Segment Start: Excerpted records
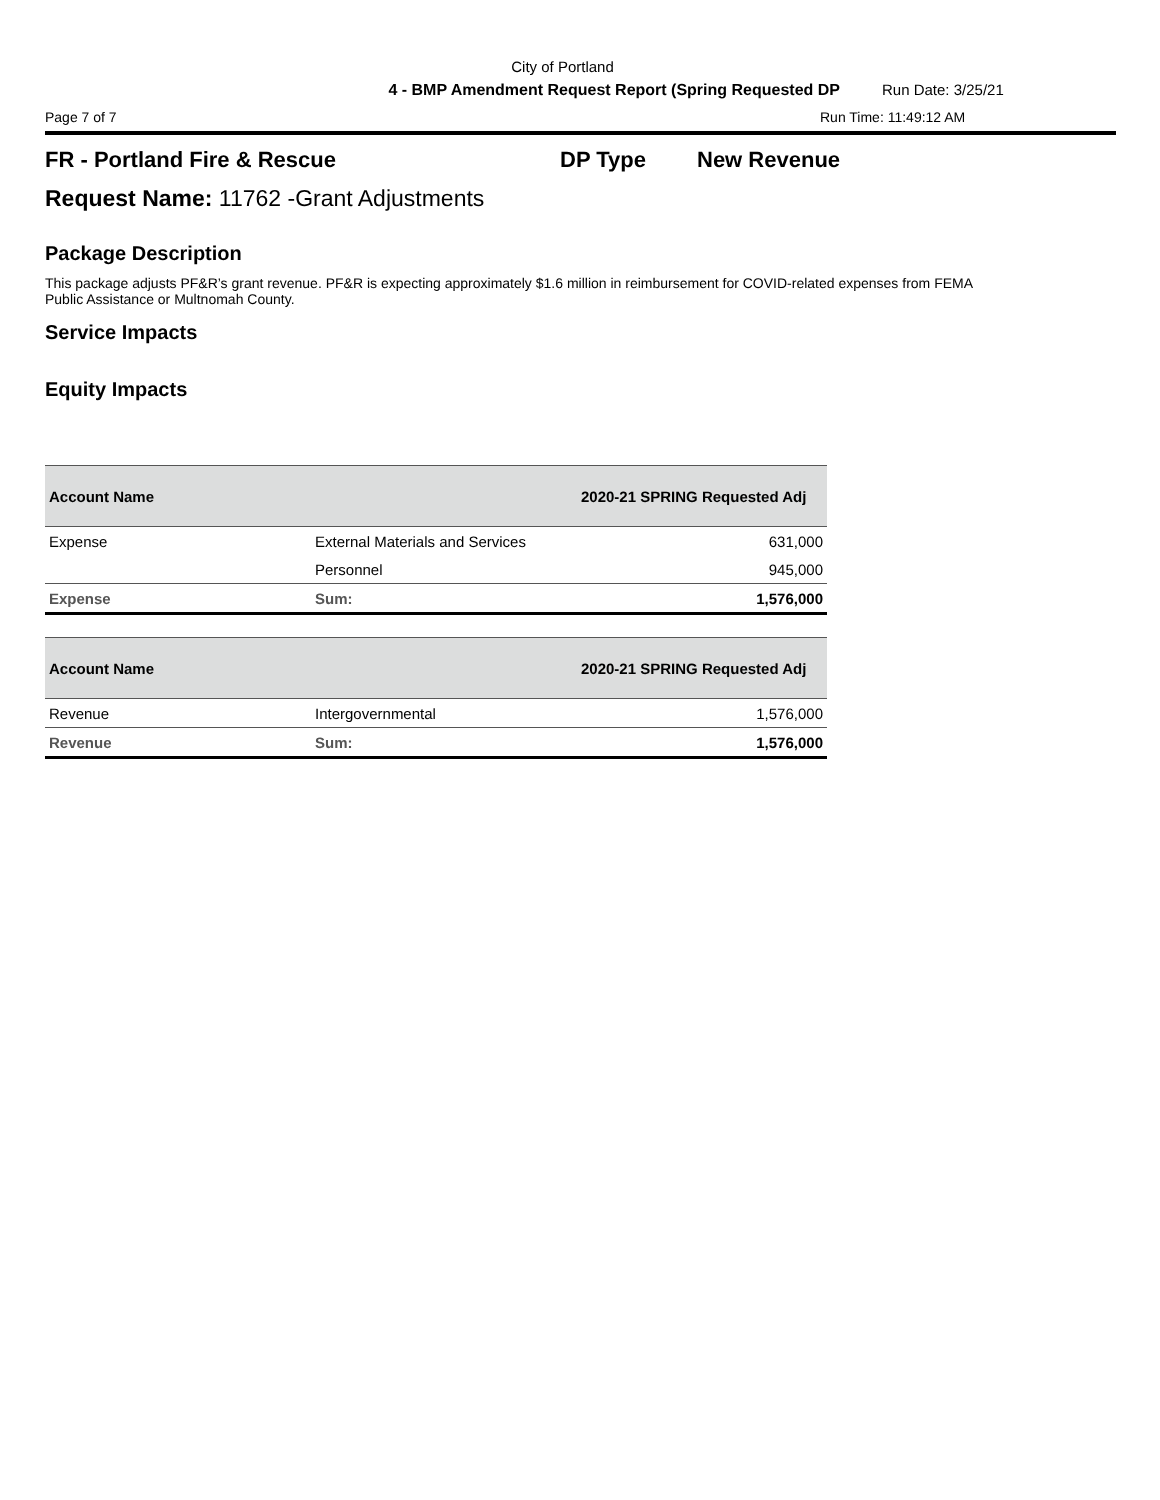City of Portland
4 - BMP Amendment Request Report (Spring Requested DP Run Date: 3/25/21
Page 7 of 7 Run Time: 11:49:12 AM
FR - Portland Fire & Rescue DP Type New Revenue
Request Name: 11762 -Grant Adjustments
Package Description
This package adjusts PF&R’s grant revenue. PF&R is expecting approximately $1.6 million in reimbursement for COVID-related expenses from FEMA Public Assistance or Multnomah County.
Service Impacts
Equity Impacts
| Account Name | | 2020-21 SPRING Requested Adj |
| --- | --- | --- |
| Expense | External Materials and Services | 631,000 |
| | Personnel | 945,000 |
| Expense | Sum: | 1,576,000 |
| Account Name | | 2020-21 SPRING Requested Adj |
| --- | --- | --- |
| Revenue | Intergovernmental | 1,576,000 |
| Revenue | Sum: | 1,576,000 |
Segment End: Excerpted records
*What you will do*: At the line with "Expense | Sum: | 1,576,000 |", begin reproducing the material above exactly, and continue through its last line.

*Written answer*:
| Expense | Sum: | 1,576,000 |
| Account Name | | 2020-21 SPRING Requested Adj |
| --- | --- | --- |
| Revenue | Intergovernmental | 1,576,000 |
| Revenue | Sum: | 1,576,000 |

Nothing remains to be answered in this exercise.